What a way to start a blog post, especially considering I run a tech company!!!
But I think this is true, I also think that sometimes we need to have a bit more discipline in our working day, but we also need tools to fall back on when distraction wins.
Do you ever feel overwhelmed and not sure what to work on next? I go through phases with this. I have times where I can be incredibly focussed and achieve loads in a day - even stretching beyond one day at a time. I also have times where life robs my focus and my head ceases to be able to function with the efficiency that I would like it to. On these days I can come away from work not feeling like I'm achieving anything.
This is where having a few practical tools can make all the difference - and 20 minutes is all it takes.
Tidy your workspace - a clearer workspace equals a clearer mind.

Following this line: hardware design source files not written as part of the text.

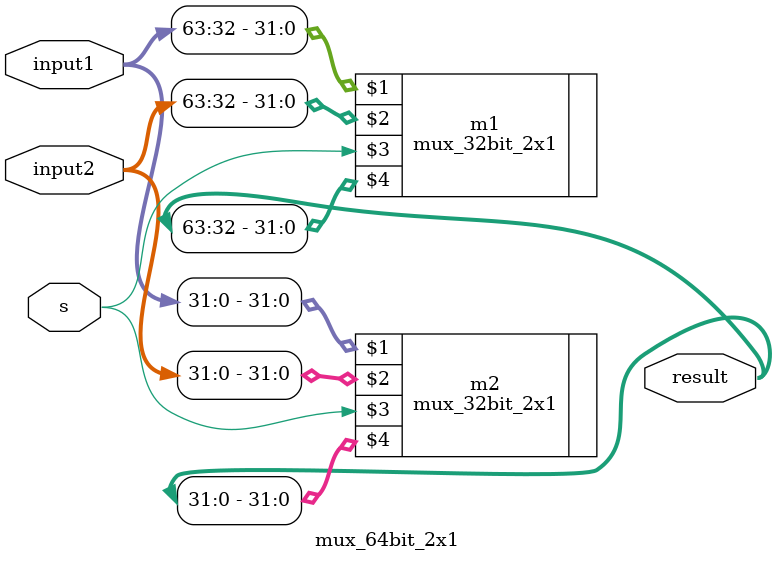
<source format=v>
module mux_64bit_2x1(input [63:0] input1, input [63:0] input2, input s, output [63:0] result);

mux_32bit_2x1 m1(input1[63:32], input2[63:32], s, result[63:32]);
mux_32bit_2x1 m2(input1[31:0], input2[31:0], s, result[31:0]);

endmodule
</source>
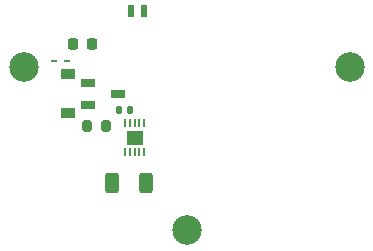
<source format=gbr>
%TF.GenerationSoftware,KiCad,Pcbnew,8.0.3*%
%TF.CreationDate,2025-07-02T10:16:16+03:00*%
%TF.ProjectId,LeafSensorPico,4c656166-5365-46e7-936f-725069636f2e,rev?*%
%TF.SameCoordinates,Original*%
%TF.FileFunction,Paste,Bot*%
%TF.FilePolarity,Positive*%
%FSLAX46Y46*%
G04 Gerber Fmt 4.6, Leading zero omitted, Abs format (unit mm)*
G04 Created by KiCad (PCBNEW 8.0.3) date 2025-07-02 10:16:16*
%MOMM*%
%LPD*%
G01*
G04 APERTURE LIST*
G04 Aperture macros list*
%AMRoundRect*
0 Rectangle with rounded corners*
0 $1 Rounding radius*
0 $2 $3 $4 $5 $6 $7 $8 $9 X,Y pos of 4 corners*
0 Add a 4 corners polygon primitive as box body*
4,1,4,$2,$3,$4,$5,$6,$7,$8,$9,$2,$3,0*
0 Add four circle primitives for the rounded corners*
1,1,$1+$1,$2,$3*
1,1,$1+$1,$4,$5*
1,1,$1+$1,$6,$7*
1,1,$1+$1,$8,$9*
0 Add four rect primitives between the rounded corners*
20,1,$1+$1,$2,$3,$4,$5,0*
20,1,$1+$1,$4,$5,$6,$7,0*
20,1,$1+$1,$6,$7,$8,$9,0*
20,1,$1+$1,$8,$9,$2,$3,0*%
G04 Aperture macros list end*
%ADD10R,1.220000X0.910000*%
%ADD11RoundRect,0.250000X-0.312500X-0.625000X0.312500X-0.625000X0.312500X0.625000X-0.312500X0.625000X0*%
%ADD12C,2.500000*%
%ADD13R,0.500000X1.000000*%
%ADD14RoundRect,0.200000X-0.200000X-0.275000X0.200000X-0.275000X0.200000X0.275000X-0.200000X0.275000X0*%
%ADD15RoundRect,0.140000X0.140000X0.170000X-0.140000X0.170000X-0.140000X-0.170000X0.140000X-0.170000X0*%
%ADD16R,1.150000X0.700000*%
%ADD17O,0.200000X0.680000*%
%ADD18R,1.400000X1.300000*%
%ADD19RoundRect,0.225000X0.225000X0.250000X-0.225000X0.250000X-0.225000X-0.250000X0.225000X-0.250000X0*%
%ADD20R,0.520000X0.260000*%
G04 APERTURE END LIST*
D10*
%TO.C,D1*%
X134340600Y-92543200D03*
X134340600Y-95823200D03*
%TD*%
D11*
%TO.C,R10*%
X138059700Y-101777800D03*
X140984700Y-101777800D03*
%TD*%
D12*
%TO.C,TP2*%
X158216616Y-91988003D03*
%TD*%
%TO.C,TP1*%
X144416616Y-105788003D03*
%TD*%
D13*
%TO.C,X1*%
X139732200Y-87249000D03*
X140792200Y-87249000D03*
%TD*%
D14*
%TO.C,R1*%
X135966200Y-97002600D03*
X137616200Y-97002600D03*
%TD*%
D12*
%TO.C,TP3*%
X130616616Y-91988003D03*
%TD*%
D15*
%TO.C,C10*%
X139649200Y-95605600D03*
X138689200Y-95605600D03*
%TD*%
D16*
%TO.C,Q1*%
X136093200Y-95219600D03*
X138593200Y-94269600D03*
X136093200Y-93319600D03*
%TD*%
D17*
%TO.C,U2*%
X140817600Y-99161600D03*
X140417600Y-99161600D03*
X140017600Y-99161600D03*
X139617600Y-99161600D03*
X139217600Y-99161600D03*
X139217600Y-96721600D03*
X139617600Y-96721600D03*
X140017600Y-96721600D03*
X140417600Y-96721600D03*
X140817600Y-96721600D03*
D18*
X140017600Y-97941600D03*
%TD*%
D19*
%TO.C,C6*%
X136385600Y-90017600D03*
X134835600Y-90017600D03*
%TD*%
D20*
%TO.C,D2*%
X134296400Y-91490800D03*
X133216400Y-91490800D03*
%TD*%
M02*

</source>
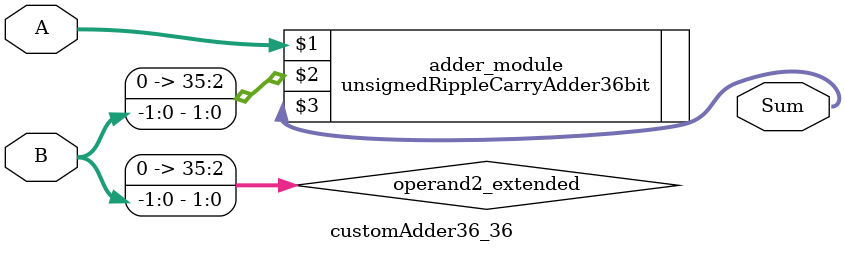
<source format=v>
module customAdder36_36(
                        input [35 : 0] A,
                        input [-1 : 0] B,
                        
                        output [36 : 0] Sum
                );

        wire [35 : 0] operand2_extended;
        
        assign operand2_extended =  {36'b0, B};
        
        unsignedRippleCarryAdder36bit adder_module(
            A,
            operand2_extended,
            Sum
        );
        
        endmodule
        
</source>
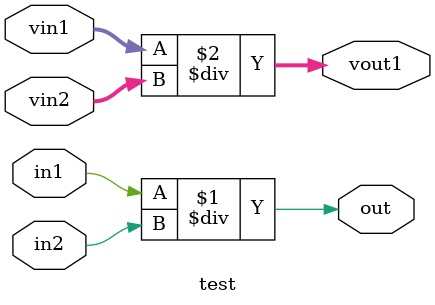
<source format=v>
module test(out, in1, in2, vin1, vin2, vout1);
output out;
input in1, in2;
input [1:0] vin1;
input [2:0] vin2;
output [3:0] vout1;

assign out = in1 / in2;
assign vout1 = vin1 / vin2;
endmodule

</source>
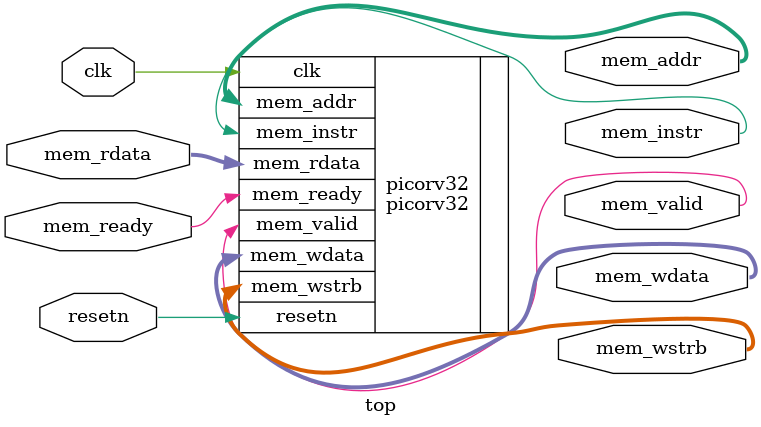
<source format=v>
module top (
	input clk, resetn,

	output        mem_valid,
	output        mem_instr,
	input         mem_ready,

	output [31:0] mem_addr,
	output [31:0] mem_wdata,
	output [ 3:0] mem_wstrb,
	input  [31:0] mem_rdata
);
	picorv32 #(
		.ENABLE_COUNTERS(0),
		.LATCHED_MEM_RDATA(1),
		.TWO_STAGE_SHIFT(0),
		.CATCH_MISALIGN(0),
		.CATCH_ILLINSN(0)
	) picorv32 (
		.clk      (clk      ),
		.resetn   (resetn   ),
		.mem_valid(mem_valid),
		.mem_instr(mem_instr),
		.mem_ready(mem_ready),
		.mem_addr (mem_addr ),
		.mem_wdata(mem_wdata),
		.mem_wstrb(mem_wstrb),
		.mem_rdata(mem_rdata)
	);
endmodule

</source>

I find it also gives a tremendous sense of achievement, however I am not going to show you what my workspace looks like right now! I absolutely have times where I can work in any level of mess, noise, whatever. Tidying your workspace up is like pressing ctrl, alt, delete and rebooting your system. A good old cathartic chucking out (recycling wherever you can) never goes amiss either - and will earn you a coffee (or tea if you prefer).
I'm a firm believer in creating action plans. Little ones, big ones - for the day, for the week or for longer. Sitting down for 20 minutes at the beginning of the week could make all the difference for how much you achieve before Friday afternoon chugs around. It improves productivity, gives you the information to create to do lists meaning you can prioritise what you want to achieve. Personally, I use post-it notes as a starting point and do a complete brain dump of everything I need to do (if it's a big action plan), then start to put some organisation in.
Research has shown that making lists is a positive psychological process, calms a sense of inner chaos. People who stress out over their day-to-day tasks often get a lot out of writing them down in a contained way.
An action plan covers the bigger picture which I then break down into a daily to do list. One word of warning, don't include too many items for one day. It's easy enough to pick something up from tomorrow's list if you have a great day, but demoralising to not get through everything you hoped to achieve day after day.
Try to write goals for the next month, or the next three months - whatever is appropriate to your situation. Dr Gail Matthews study found that you are 42% more likely to achieve your goals if they are written down. Writing it down makes it real, confirms what you really want and motivates you to take action. It's encouraging to see real progress and an opportunity to reward yourself when you achieve your target. This can be as simple as a Chinese takeaway, or an evening out - it doesn't have to be something huge (although you could possibly work up to this!) I'm working up to a Mercedes - I'm currently at chocolate bar level.
Social media and emails can be a terrible distraction which is where a bit of self-discipline comes in. Don't check them all the time - schedule times during the day to check emails - maybe just before a break so the time is limited, and perhaps limit social media to break times (unless that is what your job is of course).
Print out some inspiration pictures or quotes and stick them up on your wall, this will give you a fresh boost of enthusiasm and determination. Personally I like to work using pretty things - I have appealing folders, use pretty notebooks (I have a slight notebook addiction!) and use brightly coloured post-it’s because I know this works for me. I'm far more likely to pick up a notebook that makes me smile than a refill pad that reminds me of school!
Take a walk in the fresh air, either with a notebook, or preferably with a method of recording. I use my mobile to record ideas and thoughts. The air clears my head, and 20 minutes away from the shop, phones, customers and staff is a marvellous thing. Your head needs space to be creative and work through to a solution, like white space on a page. This is why you so often can work out a solution in your sleep.
You won't be surprised to know that I'm a fan of mind maps. They are not new, but let’s consider them tried and tested! It's a belief that you can accomplish 20 hours of work in 6 hours by using mind maps to organise your thoughts. That may be if you are in a locked room with no phone and limitless coffee, but it does boost productivity. We're back to post-its and brain dumps again!
It helps you to see the overall picture better. I'm an avid note-taker, but note-taking is linear - 1-2-3. Mind maps give space to put ideas together - lots of lines and arrows. It's also easier to take the information in this way.There is time management software out there that includes mind mapping tools, but I've never found anything that can beat the creativity and speed of paper and coloured pens!